Concern has been expressed by many stakeholders that such a provision may cause undue reputational risk. In their view, there is little benefit to investors in disclosing details of any investigations underway before any conclusion can be drawn by the investigating regulator. The HFSB, however, maintains that, from an investor perspective, it is important to disclose any material litigation brought against a manager, as it could end up drawing upon manager resources or highlighting certain issues that investors should be made aware of. The Standards do not, though, state any particular level of disclosure as the HFSB prefers to leave this up to the manger itself to determine. It must be remembered, however, that merely disclosing the fact that the manger is involved in material litigation or a formal regulatory enforcement proceeding will inevitably lead to requests by investors for further disclosure.
— Commercial Terms
A new Standard 2.2 is to be introduced to increase transparency on material fees, costs, and changes payable by the fund to the manager or parties related to the manager.
Moreover, a new Standard 2.4 will require the disclosure of any parallel funds or accounts that may exist, in order that investors may assess their impact on investments in the fund. To maintain confidentiality, specific details of these funds or accounts need not be disclosed. The HFSB, however, clarifies that where differential liquidity of managed accounts vis-à-vis funds has a detrimental impact on the investors in the fund, this fact should be disclosed.
— Market Abuse
As not all fund managers operate within a tightly regulated environment, the HFSB proposed requiring unregulated managers to make a summary of their prevention of market abuse policy available to investors on request. The majority of stakeholders consulted last year agreed with this proposal, but opined that rather than requiring disclosure of the existence of the policy, the desired outcome should be stated instead. In other words, a manager should have a policy to prevent market abuse, and unregulated managers should make a summary available to investors on request. This proposition has been taken on board and will be set out at a new Standard 24.1.
To facilitate a better understanding by investors of valuations and the characteristics of a fund’s portfolio, the revised Standards will recommend that hedge fund managers use the fair value hierarchy used in the ASC 820,3 IFRS 7,4 or equivalent accounting standards or recognised definitions when classifying hedge fund assets.
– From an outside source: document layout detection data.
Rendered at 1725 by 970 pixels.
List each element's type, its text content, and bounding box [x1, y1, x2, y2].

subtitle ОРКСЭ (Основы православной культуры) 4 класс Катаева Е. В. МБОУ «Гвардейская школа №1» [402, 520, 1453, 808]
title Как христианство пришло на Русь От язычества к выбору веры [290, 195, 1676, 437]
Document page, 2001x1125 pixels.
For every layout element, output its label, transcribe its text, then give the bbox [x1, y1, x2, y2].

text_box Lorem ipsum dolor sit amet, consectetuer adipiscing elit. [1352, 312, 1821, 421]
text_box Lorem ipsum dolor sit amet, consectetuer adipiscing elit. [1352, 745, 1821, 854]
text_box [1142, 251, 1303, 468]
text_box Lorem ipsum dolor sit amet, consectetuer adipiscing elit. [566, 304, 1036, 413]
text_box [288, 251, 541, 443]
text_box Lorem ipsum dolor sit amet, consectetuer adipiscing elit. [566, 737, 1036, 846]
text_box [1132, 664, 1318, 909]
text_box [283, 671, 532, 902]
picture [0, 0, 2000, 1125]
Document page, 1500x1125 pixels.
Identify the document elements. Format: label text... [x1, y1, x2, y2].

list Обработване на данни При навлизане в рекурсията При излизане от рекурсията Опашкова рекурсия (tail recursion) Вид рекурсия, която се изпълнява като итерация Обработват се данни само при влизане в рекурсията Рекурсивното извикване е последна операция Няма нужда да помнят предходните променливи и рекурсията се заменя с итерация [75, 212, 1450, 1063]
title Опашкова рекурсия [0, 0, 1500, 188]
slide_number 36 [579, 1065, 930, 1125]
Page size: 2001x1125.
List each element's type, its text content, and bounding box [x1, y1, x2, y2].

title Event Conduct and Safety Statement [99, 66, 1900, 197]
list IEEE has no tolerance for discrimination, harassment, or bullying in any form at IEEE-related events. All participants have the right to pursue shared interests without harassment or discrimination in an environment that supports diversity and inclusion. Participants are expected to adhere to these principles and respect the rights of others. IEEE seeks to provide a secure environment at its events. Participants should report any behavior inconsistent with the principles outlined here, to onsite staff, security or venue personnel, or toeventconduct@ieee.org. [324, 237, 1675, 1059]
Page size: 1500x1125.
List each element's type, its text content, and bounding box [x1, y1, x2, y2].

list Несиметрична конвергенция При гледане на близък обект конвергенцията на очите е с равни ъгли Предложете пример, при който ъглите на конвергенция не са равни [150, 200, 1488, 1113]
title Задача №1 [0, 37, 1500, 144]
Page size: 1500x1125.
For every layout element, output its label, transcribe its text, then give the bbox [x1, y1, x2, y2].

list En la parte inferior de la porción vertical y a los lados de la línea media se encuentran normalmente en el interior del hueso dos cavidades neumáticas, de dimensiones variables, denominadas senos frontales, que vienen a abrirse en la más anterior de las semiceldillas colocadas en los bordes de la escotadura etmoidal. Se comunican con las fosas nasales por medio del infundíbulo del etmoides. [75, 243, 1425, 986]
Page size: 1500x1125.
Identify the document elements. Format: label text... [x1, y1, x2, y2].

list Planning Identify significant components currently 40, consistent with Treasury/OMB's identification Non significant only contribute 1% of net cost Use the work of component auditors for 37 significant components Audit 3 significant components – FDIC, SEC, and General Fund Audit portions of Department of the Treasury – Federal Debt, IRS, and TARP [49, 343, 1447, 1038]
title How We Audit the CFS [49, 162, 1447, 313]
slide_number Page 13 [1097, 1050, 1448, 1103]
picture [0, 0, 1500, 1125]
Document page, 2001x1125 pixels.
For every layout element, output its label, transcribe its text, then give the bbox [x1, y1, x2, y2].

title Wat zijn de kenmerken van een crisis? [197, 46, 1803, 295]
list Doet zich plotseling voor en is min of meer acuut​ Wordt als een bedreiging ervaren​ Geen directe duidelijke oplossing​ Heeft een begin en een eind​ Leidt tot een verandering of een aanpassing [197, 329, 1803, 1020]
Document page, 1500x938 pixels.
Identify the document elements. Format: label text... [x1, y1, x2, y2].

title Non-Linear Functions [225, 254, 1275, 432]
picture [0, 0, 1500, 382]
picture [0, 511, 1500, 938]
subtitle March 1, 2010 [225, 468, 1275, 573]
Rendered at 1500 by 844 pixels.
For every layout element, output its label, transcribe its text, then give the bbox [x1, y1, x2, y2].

While stakeholders have asked the HFSB to specify a minimum frequency of disclosure, the HFSB has declined to do so and instead maintains that this should be determined by the hedge fund manager.
— Risk Management
To strengthen the existing Standards’ approach to personal account dealing and, in effect, to help prevent the misappropriation of client monies, a new Standard 17h will be introduced, requiring all managers to adopt a personal account dealing policy for its staff, to ensure awareness of the policy, and, from time to time, to monitor compliance with it. Moreover, unregulated managers will be required to make a summary of their personal dealing policy available to investors upon request.
Incorporating the Standards
The revised Standards will become effective on 1 September. Meanwhile, existing HFSB signatories should review their internal processes to ensure conformity with the revised standards in a timely fashion, and, where appropriate, adapt their disclosure statements to take account of the changes.